Opened in 1866, London Cannon Street connects the south and south east of London with the city, serving as an intermediate station between London Bridge and Charing Cross.
It has an iconic design, conceived by Sir John Hawkshaw and John Wolfe Barry, and is characterised by its two Wren-style towers which remain today. The building has been through significant redevelopment over the years, and today sees an average of 22 million passengers passing through the station.
London Cannon Street, also known as City Terminus, was opened on 1st September 1866 by the South Eastern Railway and was designed by Sir John Wolfe Barry and Sir John Hawkshaw. It was built as a terminal to compete with the London, Chatham and Dover Railway who, in 1864, had obtained powers to build a station at Holborn Viaduct. At the time of construction, it had a station roof longer than that of neighbouring Charing Cross.
Cannon Street Bridge, built to cross the Thames, incorporated two footpaths, a public tollpath and one exclusively for railway employees. Also designed by Sir John Hawkshaw it opened with the station in 1866. It was originally named ‘Alexandra Bridge’ in honour of Princess Alexandra of Denmark, wife of Edward Prince of Wales.
In its first year of operation around eight million passengers passed through Cannon Street Station. The independent City Terminus Hotel fronting the station followed later in 1867, designed by Edward Middleton Barry. It was taken over by the South Eastern Railway in 1872.
The original station signal box was located on a gantry across the bridge spanning its width and contained 67 levers. The bridge was widened in 1893 from 66ft 8in to 120ft and two new signal boxes were built to replace the original. Box No.1 contained 243 manual levers and, at the time, had the most levers in any single box in Britain. The widened bridge held the distinction of being the widest railway bridge in the world at the time.
In the 1920s the Southern Railway rebuilt the platforms, renovated and cleaned the roof, installed four-aspect colour-light signalling and the number of platforms was reduced from nine to eight. In 1931 the Cannon Street Hotel was closed and turned into an office building called Southern House.
The Second World War
During the Second World War the glazing from the station roof was removed and stored off site in a factory to save it from damage. Unfortunately, the factory was bombed and the glazing was destroyed. The station did not escape war damage. In December 1940 the station was hit by incendiary bombs but were extinguished quickly. The most damage occurred in May 1941 when two high explosive bombs fell on the station and hotel, severely damaging the roof and gutting two floors of the hotel with fire. Because of the destruction of the glazing and the fire damage to the roof, it was not replaced, the skeleton ribs of the roof were left to stand for another ten years.
In 1958, as part of British Rail’s modernisation plans, the train shed roof was demolished and Southern House followed in 1963. The station platforms were lengthened again in 1957.
In 1962 plans were drawn up for a multi-storey office building to replace the station roof and was scheduled to be completed by 1965. It was designed by John Poulson. By the late 1960s the only original features to survive were the two towers and part of the station building side walls.
Despite rumours of closure, British Rail invested a lot of money redeveloping and restoring the station throughout the 1980s. This included the re-decking of the railway bridge and restoring the two original Wren-style station towers.

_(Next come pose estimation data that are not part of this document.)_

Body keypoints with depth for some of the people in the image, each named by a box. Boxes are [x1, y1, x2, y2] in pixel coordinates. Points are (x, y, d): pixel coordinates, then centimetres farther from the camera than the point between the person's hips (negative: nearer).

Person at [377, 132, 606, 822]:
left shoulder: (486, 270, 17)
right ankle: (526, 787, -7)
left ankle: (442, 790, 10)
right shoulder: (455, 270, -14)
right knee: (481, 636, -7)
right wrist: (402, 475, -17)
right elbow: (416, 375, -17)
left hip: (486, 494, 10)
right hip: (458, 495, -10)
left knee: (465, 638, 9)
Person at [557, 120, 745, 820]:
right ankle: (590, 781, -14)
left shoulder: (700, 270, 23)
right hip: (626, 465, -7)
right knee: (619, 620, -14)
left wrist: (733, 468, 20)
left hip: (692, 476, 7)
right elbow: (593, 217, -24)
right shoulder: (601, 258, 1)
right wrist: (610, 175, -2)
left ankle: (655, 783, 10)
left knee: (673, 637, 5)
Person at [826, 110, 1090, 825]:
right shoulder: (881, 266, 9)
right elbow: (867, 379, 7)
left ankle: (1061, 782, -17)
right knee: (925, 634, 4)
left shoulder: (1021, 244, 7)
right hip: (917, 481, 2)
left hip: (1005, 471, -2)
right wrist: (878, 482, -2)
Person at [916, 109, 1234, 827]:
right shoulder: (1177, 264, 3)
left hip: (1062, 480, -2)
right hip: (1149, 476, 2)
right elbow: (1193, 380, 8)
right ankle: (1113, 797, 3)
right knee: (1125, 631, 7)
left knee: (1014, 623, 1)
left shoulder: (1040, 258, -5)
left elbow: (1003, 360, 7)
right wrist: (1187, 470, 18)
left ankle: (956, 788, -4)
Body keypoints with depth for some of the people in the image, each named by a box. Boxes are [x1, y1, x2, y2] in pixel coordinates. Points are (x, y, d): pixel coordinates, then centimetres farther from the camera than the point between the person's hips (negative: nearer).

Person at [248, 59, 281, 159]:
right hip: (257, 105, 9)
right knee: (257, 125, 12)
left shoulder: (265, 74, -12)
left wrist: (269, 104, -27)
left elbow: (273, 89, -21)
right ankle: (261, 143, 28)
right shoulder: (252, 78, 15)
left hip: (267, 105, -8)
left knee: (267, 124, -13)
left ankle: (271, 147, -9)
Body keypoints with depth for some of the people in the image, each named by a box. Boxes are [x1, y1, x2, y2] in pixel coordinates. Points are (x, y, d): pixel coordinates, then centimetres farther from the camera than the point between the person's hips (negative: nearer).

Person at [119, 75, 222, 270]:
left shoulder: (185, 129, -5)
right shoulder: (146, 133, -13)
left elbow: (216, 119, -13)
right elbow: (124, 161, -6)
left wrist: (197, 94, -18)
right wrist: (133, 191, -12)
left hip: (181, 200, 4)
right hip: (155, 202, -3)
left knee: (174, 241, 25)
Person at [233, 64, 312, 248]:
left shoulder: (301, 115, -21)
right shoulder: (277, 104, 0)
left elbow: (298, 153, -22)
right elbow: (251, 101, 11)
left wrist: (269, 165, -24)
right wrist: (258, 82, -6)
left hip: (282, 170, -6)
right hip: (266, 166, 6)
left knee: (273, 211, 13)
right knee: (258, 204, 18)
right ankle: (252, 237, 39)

The weathervanes were gilded to compliment the nearby dome of St Pauls Cathedral and was one of the first major projects for the Railway Heritage Trust.

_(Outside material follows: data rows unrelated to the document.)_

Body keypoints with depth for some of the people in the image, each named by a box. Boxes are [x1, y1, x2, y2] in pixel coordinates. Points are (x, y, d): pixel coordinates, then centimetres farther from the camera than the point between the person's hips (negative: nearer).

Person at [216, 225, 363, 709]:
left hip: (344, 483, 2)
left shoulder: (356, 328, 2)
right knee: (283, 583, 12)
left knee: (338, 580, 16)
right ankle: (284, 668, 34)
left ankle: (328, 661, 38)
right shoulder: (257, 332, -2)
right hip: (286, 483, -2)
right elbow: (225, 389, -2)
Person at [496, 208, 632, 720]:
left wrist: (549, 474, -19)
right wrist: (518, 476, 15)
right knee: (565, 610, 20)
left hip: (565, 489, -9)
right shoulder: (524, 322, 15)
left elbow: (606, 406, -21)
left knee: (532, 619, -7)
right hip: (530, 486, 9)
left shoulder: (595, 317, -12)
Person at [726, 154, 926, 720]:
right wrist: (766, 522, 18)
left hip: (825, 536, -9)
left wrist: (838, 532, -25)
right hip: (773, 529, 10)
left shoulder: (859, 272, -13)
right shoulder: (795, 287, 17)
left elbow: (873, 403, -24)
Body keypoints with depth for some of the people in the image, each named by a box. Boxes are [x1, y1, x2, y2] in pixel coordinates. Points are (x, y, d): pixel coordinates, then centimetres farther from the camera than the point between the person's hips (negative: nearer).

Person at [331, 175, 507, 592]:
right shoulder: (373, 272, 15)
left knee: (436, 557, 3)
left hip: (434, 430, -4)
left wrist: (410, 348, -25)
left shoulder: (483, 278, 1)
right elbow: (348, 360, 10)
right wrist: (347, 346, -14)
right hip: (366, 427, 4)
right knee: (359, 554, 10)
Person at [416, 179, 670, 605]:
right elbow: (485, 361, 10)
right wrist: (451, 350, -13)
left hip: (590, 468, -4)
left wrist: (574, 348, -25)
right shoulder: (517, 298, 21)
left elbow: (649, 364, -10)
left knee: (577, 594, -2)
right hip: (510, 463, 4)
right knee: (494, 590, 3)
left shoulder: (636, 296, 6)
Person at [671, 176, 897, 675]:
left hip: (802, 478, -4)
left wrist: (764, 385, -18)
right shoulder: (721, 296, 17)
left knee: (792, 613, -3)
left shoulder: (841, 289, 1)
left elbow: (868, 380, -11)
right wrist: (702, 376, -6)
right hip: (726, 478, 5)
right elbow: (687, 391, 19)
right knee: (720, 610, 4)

In 2019, as part of a £45m artwork project, Cannon Street Bridge was lit up using new LED lights, replacing the ineffective and outdated lighting on the bridge. These new sequenced pattern lights will reduce energy consumption and reduce light spill onto the river.

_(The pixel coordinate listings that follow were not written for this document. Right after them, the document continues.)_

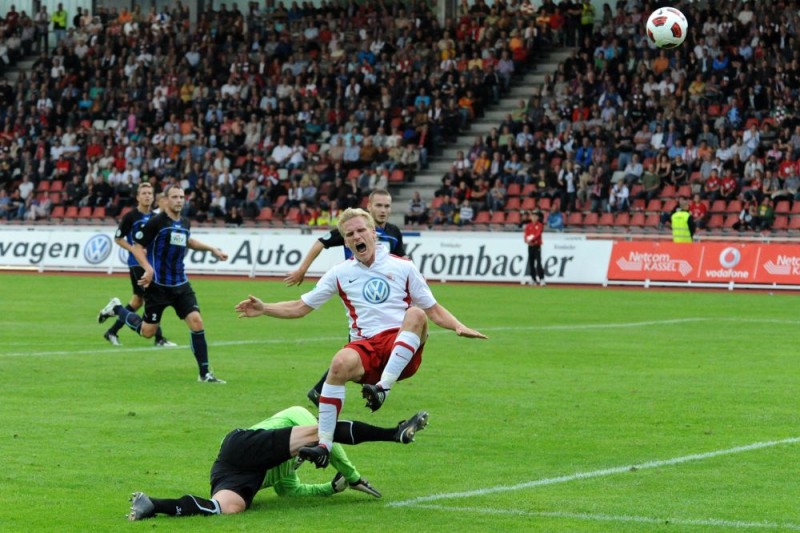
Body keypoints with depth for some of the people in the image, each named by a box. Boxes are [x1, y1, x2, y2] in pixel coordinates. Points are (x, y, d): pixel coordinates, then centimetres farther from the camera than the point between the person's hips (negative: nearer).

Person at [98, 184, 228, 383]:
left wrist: (212, 249, 24)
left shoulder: (185, 223, 8)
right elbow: (137, 246, -10)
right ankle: (116, 308, 30)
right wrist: (148, 268, -24)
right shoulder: (156, 222, -13)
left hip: (180, 285, 5)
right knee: (147, 332, 4)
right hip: (157, 285, -5)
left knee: (196, 322, -11)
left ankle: (205, 373, -4)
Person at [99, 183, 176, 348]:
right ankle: (159, 338, -7)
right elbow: (118, 238, -3)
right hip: (137, 263, -7)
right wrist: (134, 249, -16)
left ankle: (112, 331, 22)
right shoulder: (130, 216, -8)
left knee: (138, 300, 10)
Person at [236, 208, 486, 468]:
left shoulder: (403, 267, 13)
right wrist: (264, 309, 6)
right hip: (365, 346, 1)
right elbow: (301, 307, 20)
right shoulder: (340, 273, 17)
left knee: (416, 314, -32)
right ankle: (324, 445, -33)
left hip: (404, 352, -1)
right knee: (342, 362, -34)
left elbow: (433, 310, 15)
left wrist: (458, 327, -3)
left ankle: (383, 387, -38)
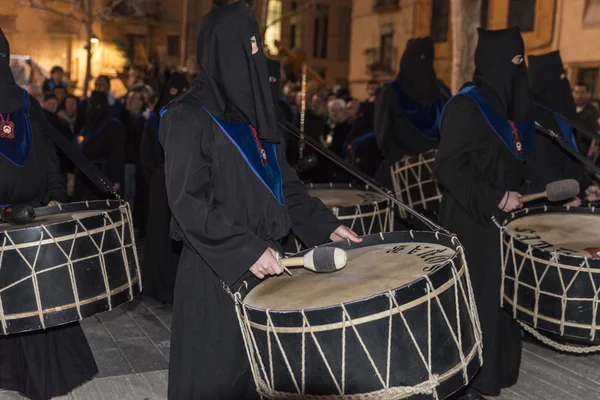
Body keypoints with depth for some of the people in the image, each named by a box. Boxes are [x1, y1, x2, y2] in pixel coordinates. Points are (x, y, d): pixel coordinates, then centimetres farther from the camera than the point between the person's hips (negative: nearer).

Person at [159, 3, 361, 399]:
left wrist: (325, 224, 9)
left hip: (261, 259, 7)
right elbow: (188, 201, -18)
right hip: (216, 269, -7)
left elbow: (282, 181, 17)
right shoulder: (189, 117, -13)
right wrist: (245, 249, -23)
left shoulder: (255, 110, 11)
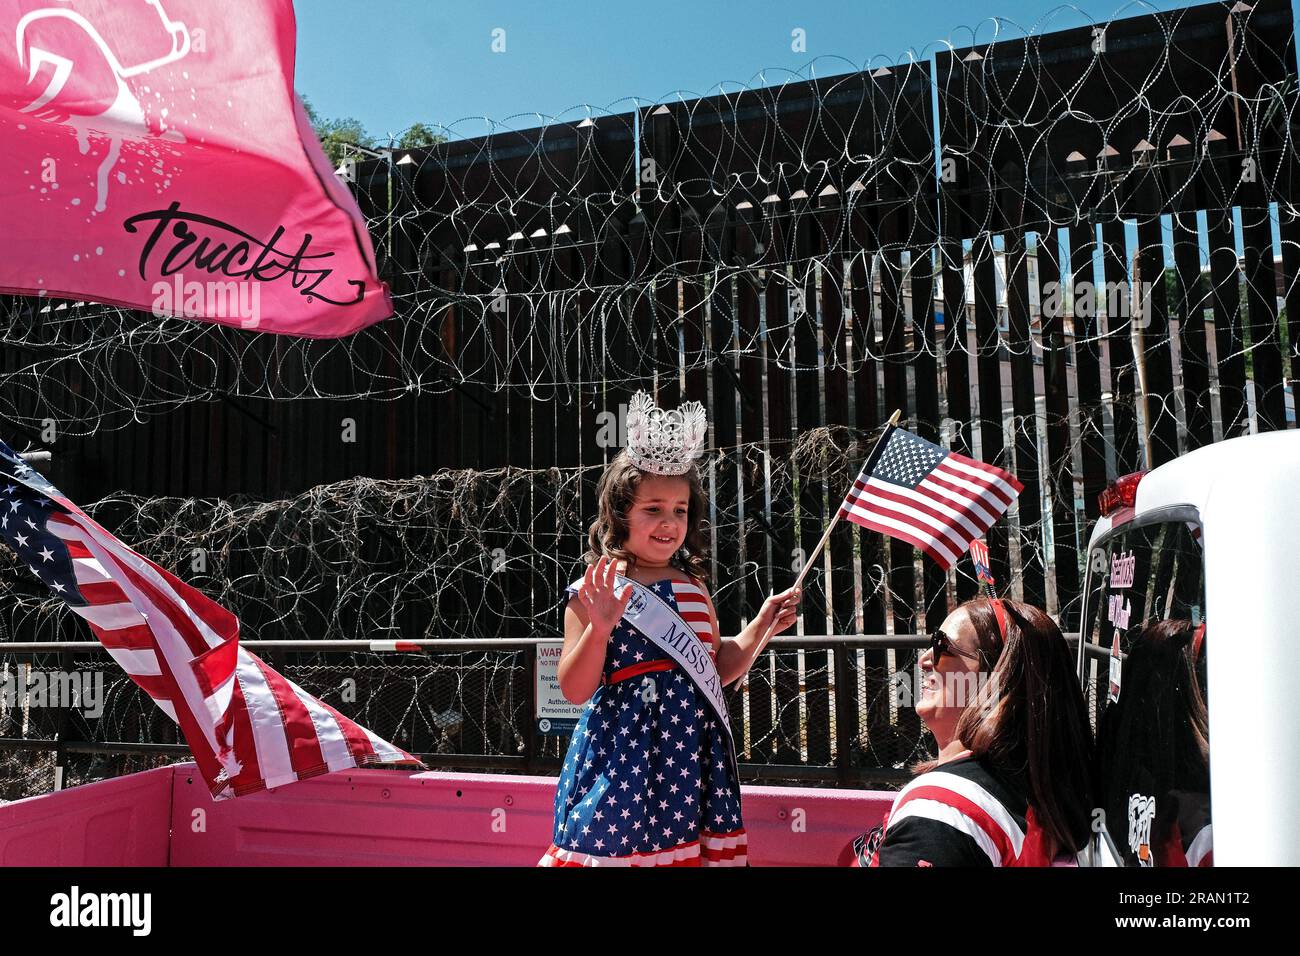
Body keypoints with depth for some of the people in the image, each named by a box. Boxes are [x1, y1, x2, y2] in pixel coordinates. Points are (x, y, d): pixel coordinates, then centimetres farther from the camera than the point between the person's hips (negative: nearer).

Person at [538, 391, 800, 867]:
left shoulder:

Today the station sees an average of 22 million passengers passing through the station per year.
Did you know?
The station was built on the site of a medieval steel yard owned by the Hanseatic League, a merchant guild of north western and central Europe. They occupied the site from 1250 until 1852 when it was sold to the South Eastern Railway.
The name of the station and Cannon Street itself is not derived from the armament but from the term ‘Candelwykestrete’ which means ‘makers of candles’.